**WHAT IS NEEDED**
What you return should match the listing exactly, minus its images.

--------

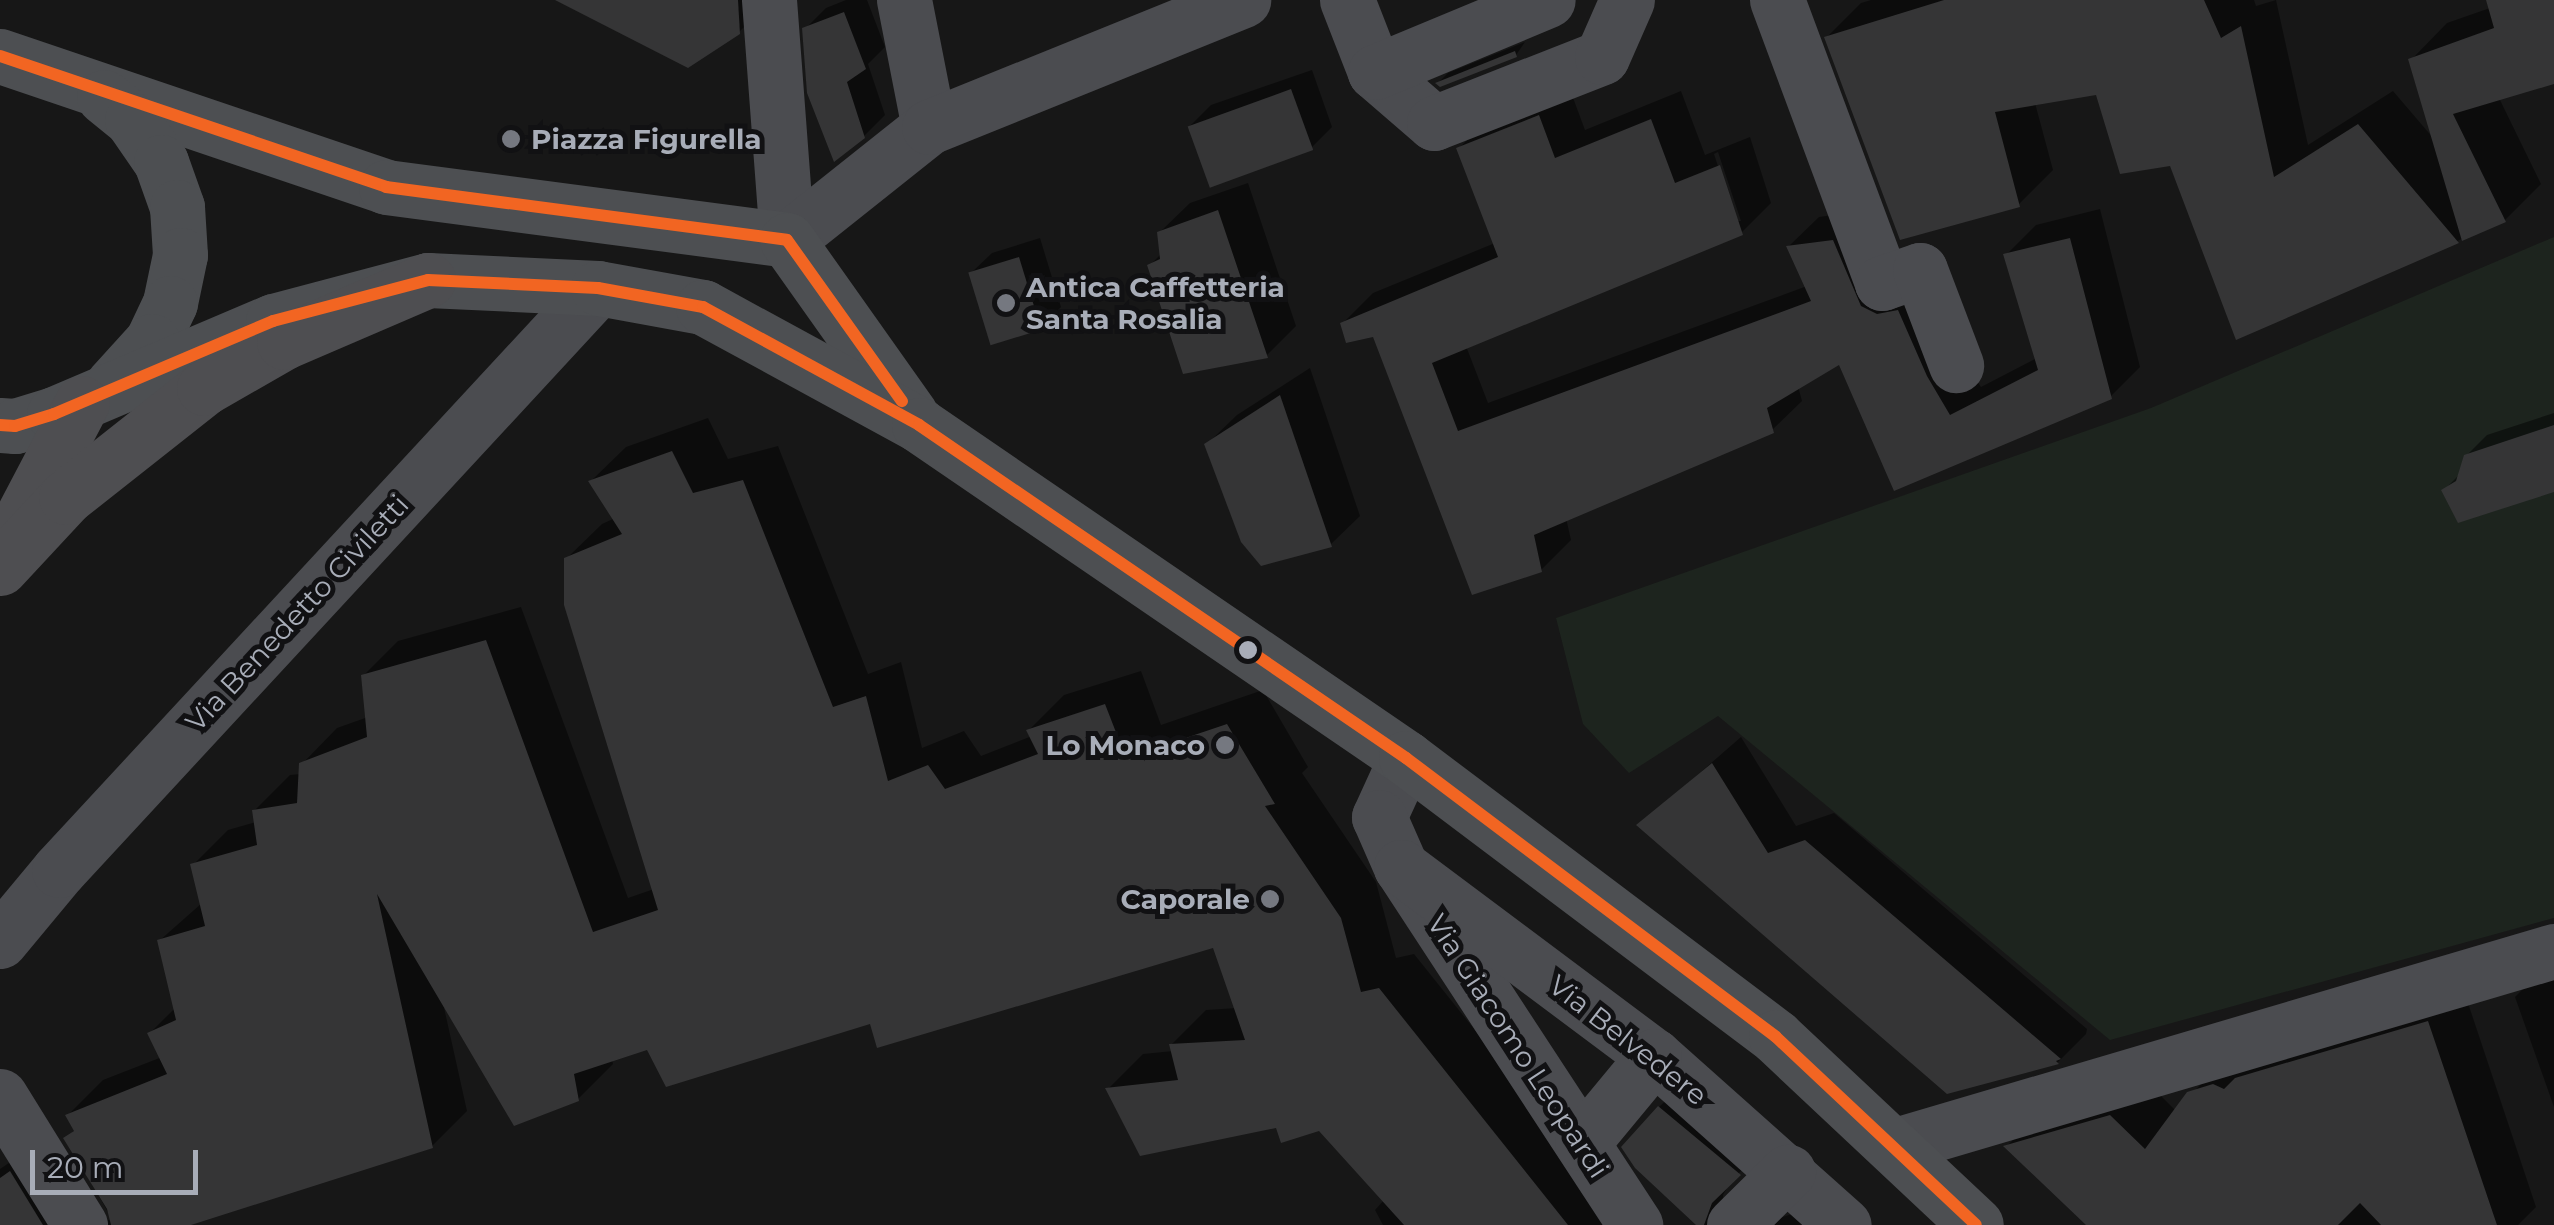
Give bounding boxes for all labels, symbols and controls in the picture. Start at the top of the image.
place label: Piazza Figurella [531,122,762,156]
marker: Piazza Figurella [500,128,522,150]
place label: Antica Caffetteria Santa Rosalia [1026,270,1285,336]
marker: Antica Caffetteria Santa Rosalia [995,292,1017,314]
street label: Via Benedetto Civiletti [179,488,415,738]
unlabelled marker [1238,640,1258,660]
place label: Lo Monaco [1045,728,1205,762]
marker: Lo Monaco [1214,734,1236,756]
place label: Caporale [1121,882,1250,916]
marker: Caporale [1259,888,1281,910]
street label: Via Giacomo Leopardi [1420,908,1616,1184]
street label: Via Belvedere [1542,968,1714,1112]
scale bar [35,1130,202,1192]
text: 20 m [47,1149,124,1186]

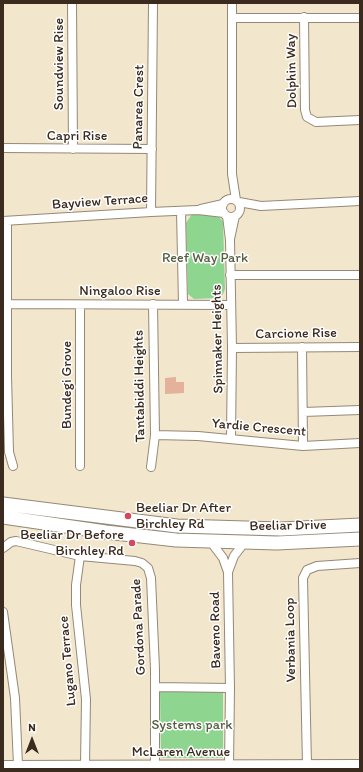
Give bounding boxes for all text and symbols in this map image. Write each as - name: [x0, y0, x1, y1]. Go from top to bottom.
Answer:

--------

**WORKED SOLUTION**
Give bounding boxes for all labels, symbols and controls in the picture. Start at the top of the image.
place label: Piazza Figurella [531,122,762,156]
marker: Piazza Figurella [500,128,522,150]
place label: Antica Caffetteria Santa Rosalia [1026,270,1285,336]
marker: Antica Caffetteria Santa Rosalia [995,292,1017,314]
street label: Via Benedetto Civiletti [179,488,415,738]
unlabelled marker [1238,640,1258,660]
place label: Lo Monaco [1045,728,1205,762]
marker: Lo Monaco [1214,734,1236,756]
place label: Caporale [1121,882,1250,916]
marker: Caporale [1259,888,1281,910]
street label: Via Giacomo Leopardi [1420,908,1616,1184]
street label: Via Belvedere [1542,968,1714,1112]
scale bar [35,1130,202,1192]
text: 20 m [47,1149,124,1186]

Give bounding boxes for all text and symbols in this map image. Write each as - name: [x0, y0, x1, y1]. Go from top to bottom.
Answer:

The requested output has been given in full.